Recently, I’ve been seeing a large number of articles claiming that things are “less civil” in society than in the past. It’s to the point where comedians John Stewart and Stephen Colbert actually held a rally in support of polite discourse.
Some people writing columns or discussing matters point to recent epithets like “rethuglican”, “demoncrat”, “teabaggers”, and on and on. They discuss whether the “decline of civility” leads to bad behavior and the occasional “off-camera, off-microphone” remark that nevertheless gets recorded and magnified since it can be played as a moment of “the candidate being honest” in a bad way. Instances and occasions that are more the result of one or two hotheads in a crowd of thousands or millions are claimed, by the other side, to be “representative” of everyone present.
A number of them from one side make the claim that Barack Hussein Obama, 44th President of the United States, is getting “more than his fair share” because of the color of his skin. Of course, many of these same article writers laughed and enjoyed and said nothing about things like this.

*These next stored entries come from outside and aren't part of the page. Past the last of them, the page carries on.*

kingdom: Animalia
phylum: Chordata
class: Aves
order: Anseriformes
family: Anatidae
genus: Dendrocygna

The idea of political discourse being un-heated and non-insulting at some mythological point in the past… well, it’s just not true. Thomas Jefferson, 3rd President of the United States, was derided by his opponents as the “Negro President”. One guy’s done a great job translating the words of Thomas Jefferson and John Adams into modern-day attack ads. Jefferson’s opponents also circulated scurrilous verses regarding his alleged relationship with a slave by the name of Sally Hemings.
Alexander Hamilton and Aaron Burr settled their political differences by a duel to the death. Preston Brooks beat a fellow senator with his cane; Stephen Douglas had said of the beaten man, “this damn fool [Sumner] is going to get himself shot by some other damn fool.” Lyndon Baines Johnson ran this ad. Spiro Agnew was skewered with a mere laugh track.
In 1986, comedian Robin Williams was already making Alzheimer’s/senility jokes about Ronald Reagan. When 1994 came around and Reagan was actually diagnosed with Alzheimer’s, there were certain very incivil people who thought that they were being inventive or unique by asking “does he even remember being president?”
It is a mark of some hilarity, actually, that for the man often derided in recent memory as the “worst president ever”, the worst nickname that could be brought up (at least until, post-presidency, he revealed a very nasty anti-semitic streak) was “Jimmah Cardigan”, and that the worst portrayal of him was that of a bumbling milquetoast. Carter is definitely an outlier.
So, to sum up: is Obama on the receiving end of insults? Undoubtedly. Are they any worse than those received by previous Presidents? I think “Chimpy McBushitler”, Thomas Jefferson, John Adams, as well as most of the others who were at all notable, have a definite case to make that they’re not.